Micon’s painful moment came in February 2015, when armed police raided his home and served him with a warrant from the Nevada Gaming Commission. The website was voluntarily shuttered and Micon was charged with operating an unlicensed online poker room from Las Vegas. He’s vague and non-specific about the details of the incident and the plea bargain he eventually struck. Other media have reported that his lawyers advised him not to speak about it in public.
“A bunch of fascists pointed guns at me and terrified my family over the matter,” is how he characterizes the incident. “The legal action, that was enough for me.

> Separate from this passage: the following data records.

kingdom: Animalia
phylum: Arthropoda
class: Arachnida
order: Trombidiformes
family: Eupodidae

Everybody does their own risk, reward calculation and that was a clear fold for me at that time.”
The experience may explain why he gets in touch again after the interview asking for a mention of freeross.org, a site aiming to encourage clemency for Silk Road founder Ross Ulbricht, currently serving a double life sentence in prison — plus forty years. “It’s very important to me,” he says.

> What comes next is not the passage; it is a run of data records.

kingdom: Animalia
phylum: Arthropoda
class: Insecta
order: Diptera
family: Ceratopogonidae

Stuck at home during the coronavirus crisis, he started playing online poker again for the first time in ages. “All the deposits and withdrawals are in Bitcoin, Ethereum and half a dozen others,” he reports. “Just about everywhere for online gambling accepts it now.”

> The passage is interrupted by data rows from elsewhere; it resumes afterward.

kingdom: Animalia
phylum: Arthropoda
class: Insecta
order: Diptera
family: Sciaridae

While Bitcoin and cryptocurrency has matured in ways he couldn’t even imagine back in 2011, some sites still remind him of those early days. “BitMEX to me feels a lot like early online poker sites,” he said. “A lot of people are firing at it, most aren’t very good. Most are just sailing in without much thought and without much strategy.”
Moncada plays Tone Vays, Charlie Lee and more
On April 9th 2020 Ed Moncada will play against some of the biggest names in the cryptocurrency industry (and the lowly editor of this publication) in the Crypto Vs Covid charity poker tournament.
Litecoin’s Charlie Lee, podcasters Peter McCormack and Tone Vays, Crypto Trader host Ran NeuNer and CryptoIQ founder Charlie Shrem are also participating.
Organizer Alex Wilson, from crypto charity The Giving Block, says online poker is the perfect way to get people feeling good about a charity event – especially when they’re confined to their homes during the crisis.
“It’s a little more engaging and a way to get people more involved and talking about it,” he says. “And it’s a great way to get influencers to do something they actually enjoy doing and kind of promoting it in the process.
It costs $100 in crypto or fiat to join the competition, with 50% of the proceeds going to the winner and 50% to COVID-19 related charities. They’re hoping to fill all 2,000 spots, which will raise “$100,000 for the winning table and $100,000 for the non-profits”.
“It’s a pretty significant donation for sure,” Wilson says.
The Crypto Vs Covid Charity Poker Tournament is on April 9 at 8pm EST and is open to all.
Update: a previous version of this article suggested that Seals With Clubs was seized. Bryan Micon notes that it was voluntarily closed and players were offered the chance to cash out balances for six months.